▶ [Exercise directions]: Find every line in the listing that contains the string "Exiting", matching case exactly, and copy each of those lines.
____ Excerpted data
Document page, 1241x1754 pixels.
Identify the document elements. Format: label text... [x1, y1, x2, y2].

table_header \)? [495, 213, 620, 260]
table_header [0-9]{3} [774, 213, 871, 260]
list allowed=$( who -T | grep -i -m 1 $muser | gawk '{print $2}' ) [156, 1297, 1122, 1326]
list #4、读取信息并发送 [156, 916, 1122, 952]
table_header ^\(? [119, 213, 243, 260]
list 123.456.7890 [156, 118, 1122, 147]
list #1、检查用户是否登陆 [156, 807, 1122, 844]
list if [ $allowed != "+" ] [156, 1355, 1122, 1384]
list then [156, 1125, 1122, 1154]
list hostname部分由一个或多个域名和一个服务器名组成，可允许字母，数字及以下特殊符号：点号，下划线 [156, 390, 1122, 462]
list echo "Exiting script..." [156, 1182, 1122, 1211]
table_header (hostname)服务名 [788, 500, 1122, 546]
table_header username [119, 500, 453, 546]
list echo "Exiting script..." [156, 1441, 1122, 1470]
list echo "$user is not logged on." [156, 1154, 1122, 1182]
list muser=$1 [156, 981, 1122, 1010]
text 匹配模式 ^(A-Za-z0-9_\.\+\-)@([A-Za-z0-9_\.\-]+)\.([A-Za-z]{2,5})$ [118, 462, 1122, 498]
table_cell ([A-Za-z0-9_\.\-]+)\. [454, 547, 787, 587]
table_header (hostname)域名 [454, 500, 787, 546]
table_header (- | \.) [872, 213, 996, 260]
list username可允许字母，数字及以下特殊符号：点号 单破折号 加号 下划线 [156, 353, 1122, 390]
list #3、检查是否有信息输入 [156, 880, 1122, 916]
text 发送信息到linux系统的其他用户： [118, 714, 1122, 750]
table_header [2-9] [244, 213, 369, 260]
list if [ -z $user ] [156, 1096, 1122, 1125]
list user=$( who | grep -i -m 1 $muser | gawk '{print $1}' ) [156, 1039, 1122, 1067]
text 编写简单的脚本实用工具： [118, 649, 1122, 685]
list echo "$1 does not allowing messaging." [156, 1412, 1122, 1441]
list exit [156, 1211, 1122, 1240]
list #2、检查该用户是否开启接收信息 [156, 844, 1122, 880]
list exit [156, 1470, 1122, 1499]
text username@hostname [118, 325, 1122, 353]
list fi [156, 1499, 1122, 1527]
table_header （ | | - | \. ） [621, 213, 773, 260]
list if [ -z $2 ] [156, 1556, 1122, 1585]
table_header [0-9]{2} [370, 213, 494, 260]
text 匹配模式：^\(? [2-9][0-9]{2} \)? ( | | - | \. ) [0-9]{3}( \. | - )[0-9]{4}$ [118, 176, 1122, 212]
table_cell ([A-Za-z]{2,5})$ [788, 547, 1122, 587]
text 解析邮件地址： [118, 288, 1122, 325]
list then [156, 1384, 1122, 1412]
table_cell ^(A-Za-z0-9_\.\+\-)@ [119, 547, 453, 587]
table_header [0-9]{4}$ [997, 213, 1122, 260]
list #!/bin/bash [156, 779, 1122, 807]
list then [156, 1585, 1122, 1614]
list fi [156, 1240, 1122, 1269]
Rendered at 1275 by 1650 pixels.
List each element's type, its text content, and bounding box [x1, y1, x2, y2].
________
▶ [Result of the exercise]:
list echo "Exiting script..." [156, 1182, 1122, 1211]
list echo "Exiting script..." [156, 1441, 1122, 1470]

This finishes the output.